Food For Thought: Merenung tentang kematian

Merenung tentang kematian

Pada malam hari ini saya kembali menemukan kutipan perkataan Steve Jobs (1955-2011) tentang kematian. Ia berkata: Steve Jobs: “Tidak ada seorang pun yang ingin mati. Meski mereka yang ingin pergi ke surga, tidak ingin mati. Namun kematian adalah tujuan kita bersama, tidak ada yang bisa lolos darinya. Kematian adalah penemuan terbaik dalam kehidupan. Ia membersihkan yang lama dan membuat jalan untuk yang baru. Sekarang yang baru adalah kamu, namun suatu saat nanti kamu akan menjadi tua dan ‘dibersihkan’. Maaf terlalu dramatik, namun ini benar.” Saya tersenyum sendiri karena apa yang dikatakannya itu benar adanya. Orang yang merindukan surga saja takut dengan kematian. Kematian dianggap musuh besar dari kehidupan, tetapi St. Fransiskus dari Asisi menyapa kematian sebagai saudara, berarti tidak perlu ditakuti.

Sambil merenung tentang kematian, saya mengingat perkataan Tuhan Yesus dalam bacaan Injil hari ini. Ia mengambil contoh-contoh dalam Kitab Perjanjian Lama yang berbicara tentang kematian yang tragis. Misalnya, peristiwa air bah di mana hanya Nuh dan keluarganya yang selamat. Peristiwa Sodom dan Gomora di mana Lot selamat. Demikian suasana di masa Tuhan Yesus. Bagi orang yang tidak siap untuk menyambut kedatangan Tuhan maka sulit baginya untuk memperoleh keselamatan. Tuhan sendiri yang menentukan keselamatan kita. Maka perkataan Tuhan ini sangat bermakna: “Barangsiapa berusaha memelihara nyawanya, ia akan kehilangan nyawanya, dan barangsiapa kehilangan nyawanya, ia akan menyelamatkannya.” (Luk 17:33). Dan lebih menakutkan lagi: “Di mana ada mayat, di situ berkerumun burung nasar.” (Luk 17:37). Menakutkan secara manusiawi, sebagai orang beriman harus berani menyapa kematian sebagai saudara.

Apa yang harus kita lakukan untuk mengalami kematian sebagai pengalaman beriman yang indah?

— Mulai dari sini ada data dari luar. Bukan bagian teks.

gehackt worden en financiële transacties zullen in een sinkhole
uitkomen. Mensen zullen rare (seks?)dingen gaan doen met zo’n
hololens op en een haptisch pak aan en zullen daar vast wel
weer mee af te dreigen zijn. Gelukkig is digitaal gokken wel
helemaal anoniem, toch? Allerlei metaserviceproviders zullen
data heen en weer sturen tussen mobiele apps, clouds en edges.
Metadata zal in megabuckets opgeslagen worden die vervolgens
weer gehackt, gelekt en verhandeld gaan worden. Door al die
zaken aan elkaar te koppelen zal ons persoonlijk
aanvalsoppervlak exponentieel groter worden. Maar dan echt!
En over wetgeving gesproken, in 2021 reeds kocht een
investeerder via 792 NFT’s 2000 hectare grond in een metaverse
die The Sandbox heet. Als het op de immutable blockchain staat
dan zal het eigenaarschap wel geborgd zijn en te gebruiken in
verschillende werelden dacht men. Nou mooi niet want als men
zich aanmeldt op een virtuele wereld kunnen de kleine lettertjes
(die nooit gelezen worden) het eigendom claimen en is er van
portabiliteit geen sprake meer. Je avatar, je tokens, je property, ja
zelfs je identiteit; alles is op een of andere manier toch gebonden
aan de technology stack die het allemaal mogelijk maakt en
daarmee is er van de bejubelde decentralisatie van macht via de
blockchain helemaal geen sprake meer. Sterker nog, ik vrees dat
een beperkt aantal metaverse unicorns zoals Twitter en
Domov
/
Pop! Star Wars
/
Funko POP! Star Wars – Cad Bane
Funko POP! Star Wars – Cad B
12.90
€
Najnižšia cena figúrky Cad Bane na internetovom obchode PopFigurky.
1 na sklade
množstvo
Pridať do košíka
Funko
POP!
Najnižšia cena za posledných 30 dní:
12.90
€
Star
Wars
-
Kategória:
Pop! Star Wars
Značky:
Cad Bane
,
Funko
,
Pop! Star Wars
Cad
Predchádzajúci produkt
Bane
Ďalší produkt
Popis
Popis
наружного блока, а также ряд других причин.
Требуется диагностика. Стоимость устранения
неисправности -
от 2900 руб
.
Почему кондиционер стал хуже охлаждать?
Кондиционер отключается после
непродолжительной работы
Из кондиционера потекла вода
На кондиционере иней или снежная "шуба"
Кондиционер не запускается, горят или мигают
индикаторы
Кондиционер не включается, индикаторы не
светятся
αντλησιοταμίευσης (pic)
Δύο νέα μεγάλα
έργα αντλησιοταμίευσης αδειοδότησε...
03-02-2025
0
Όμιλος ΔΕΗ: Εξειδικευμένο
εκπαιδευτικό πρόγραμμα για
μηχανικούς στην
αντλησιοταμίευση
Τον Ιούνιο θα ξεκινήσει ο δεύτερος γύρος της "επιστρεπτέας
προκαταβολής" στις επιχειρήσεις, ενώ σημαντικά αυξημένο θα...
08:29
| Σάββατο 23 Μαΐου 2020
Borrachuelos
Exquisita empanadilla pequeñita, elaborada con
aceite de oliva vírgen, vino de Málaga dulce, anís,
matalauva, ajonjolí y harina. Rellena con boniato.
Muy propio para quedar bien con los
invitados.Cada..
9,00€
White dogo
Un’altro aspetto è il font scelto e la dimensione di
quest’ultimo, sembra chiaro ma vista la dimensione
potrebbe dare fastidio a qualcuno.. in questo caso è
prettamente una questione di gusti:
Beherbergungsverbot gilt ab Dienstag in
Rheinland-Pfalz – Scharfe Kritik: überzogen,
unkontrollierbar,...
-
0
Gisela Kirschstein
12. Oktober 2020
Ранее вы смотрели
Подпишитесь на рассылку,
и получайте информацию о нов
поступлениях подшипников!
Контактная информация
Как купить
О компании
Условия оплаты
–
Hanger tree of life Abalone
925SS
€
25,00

Yohanes dalam bacaan pertama (2Yoh 4-9) memberi kiat-kiat tertentu. Pertama, setiap orang harus berusaha untuk hidup tanpa cacat dan cela di hadirat Tuhan. Hidup tanpa cacat dan cela adalah kehendak Tuhan sebab Ia menghendaki kita semua untuk menjadi kudus.Tuhan adalah kudus maka kita juga kudus adanya serupa dengan Dia. Kedua, perintah untuk saling mengasihi. Hidup tanpa cacat dan cela di hadirat Tuhan memiliki dasar yang kokoh yaitu kasih. Allah adalah kasih maka kita dapat hidup karena kasih. Tuhan akan mengadili kita pada hari penghakiman berdasarkan kasih kepada Tuhan dan kasih kepada sesama. Seberapa besar kualitas kasih kita kepada Tuhan dan kepada sesama?

Dengan merenungkan hidup tanpa cacat dan cela di hadapan Tuhan maka akan membuka pintu keberanian untuk siap menyambut saudara kematian. Saya mengakhiri dengan mengutip Jean Cocteau (1889-1963), seorang penulis dari Perancis, pernah berkata: “Sejak hari kelahiran saya, kematian saya telah dimulai. Dia berjalan ke arahku, tanpa tergesa-gesa.” Kematian adalah kepastian dan setiap orang harus berusaha untuk merasakan kematian yang membahagiakan.